Edgeworth experimented with the use of photographic techniques in botany from 1839, making daguerreotypes and photogenic drawings, some of which survive.

== Death ==
He retired in 1859, returning to London. Edgeworth died suddenly on 30 July 1881 on the island of Eigg, in the Scottish Inner Hebrides. Edgeworth was married to Christina daughter of Dr Macpherson of King's College, Aberdeen in 1846.

==Published works==
He published thirteen papers on botany, climatology and his travels. In the field of botany, Edgeworth wrote:

- Descriptions of Some Unpublished Species of Plants from North-Western India (R.Taylor, 1851)
- Catalogue of Plants found in the Banda district, 1847–49, pp. 60.8 (Journal of the Asiatic Society of Bengal, Calcutta 1852, Vol. xxi.)
- Pollen (Hardwicke + Bogue, 1877)

His meticulous diaries from the years 1828 (just a few years before going to India) to 1867, was compiled in the weighty, 8,000-page publication entitled India in the Age of Empire - The Journals of Michael Pakenham Edgeworth (1812–1881).
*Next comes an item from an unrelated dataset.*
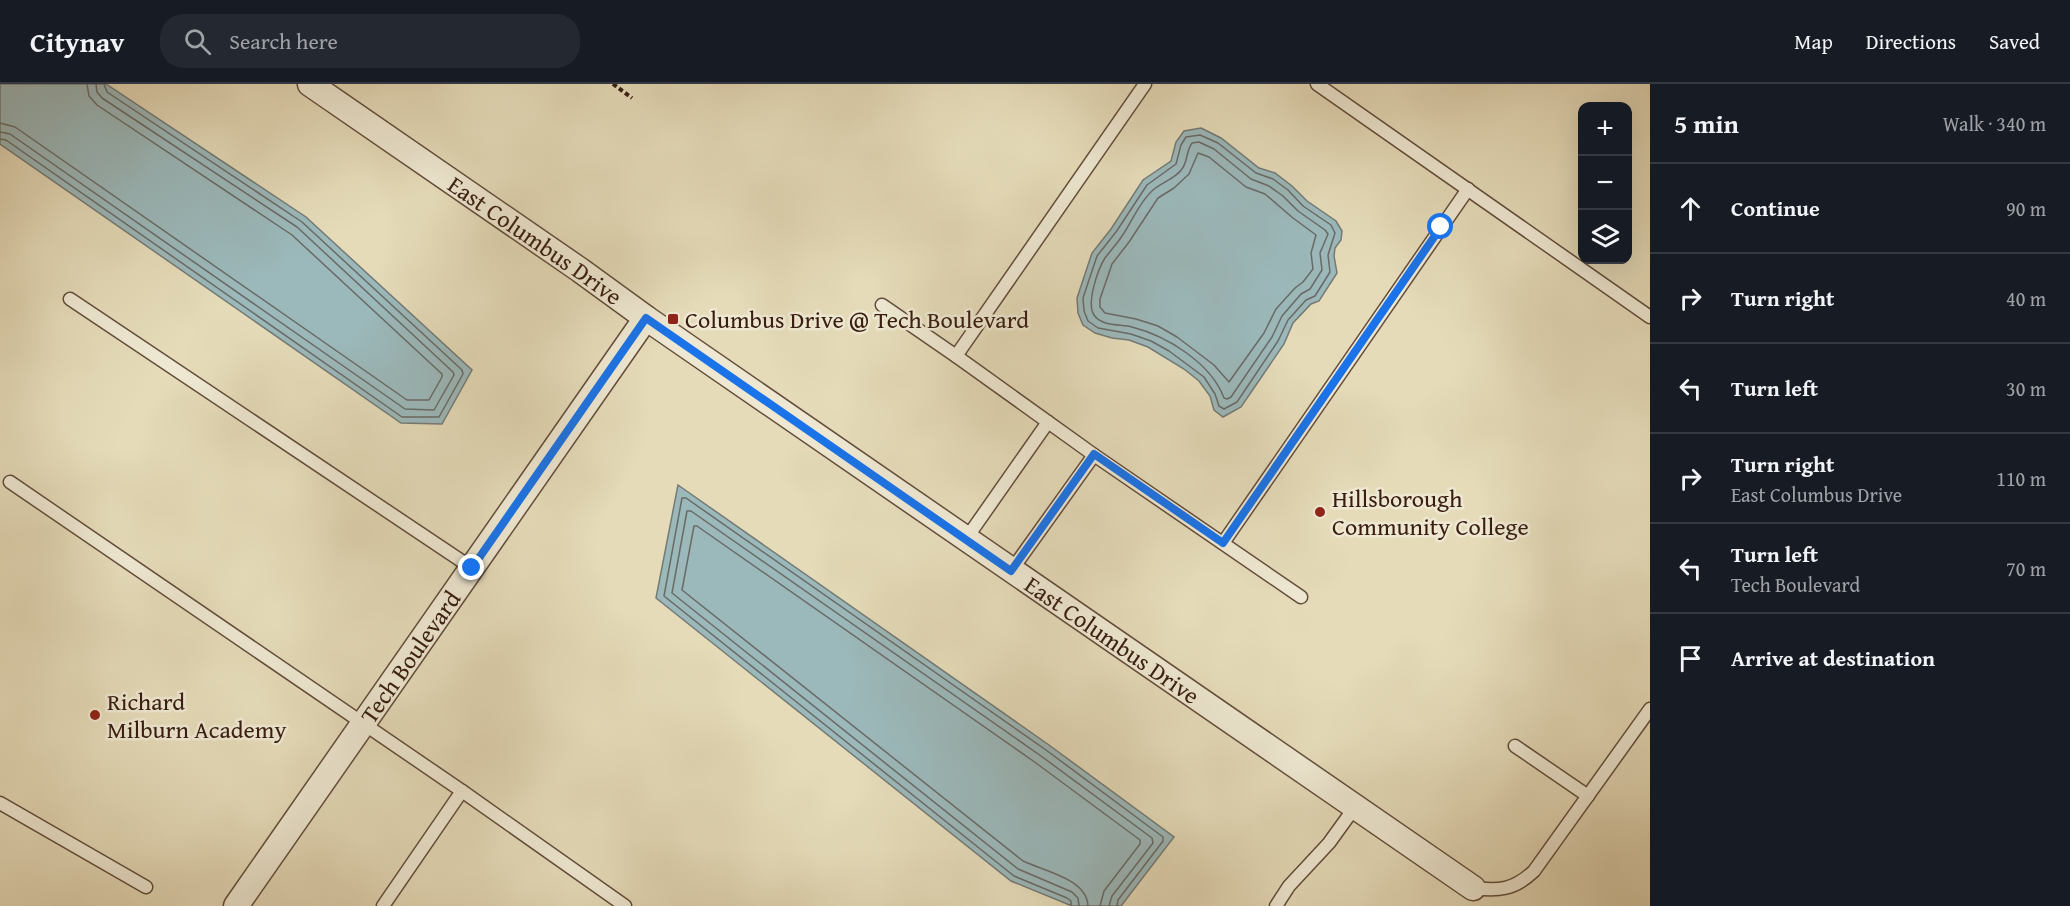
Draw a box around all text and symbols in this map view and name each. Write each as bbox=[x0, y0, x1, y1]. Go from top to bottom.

It chronicles the broadening of British imperial influence in the Indian territories and is principally of cultural and political interest.

==Botanical names==
The plant genus Edgeworthia was dedicated to him, and to his half-sister, the writer Maria Edgeworth. Numerous other plants including Primula edgeworthii, Rhododendron edgeworthii, Impatiens edgeworthii and Platanthera edgeworthii were named after him.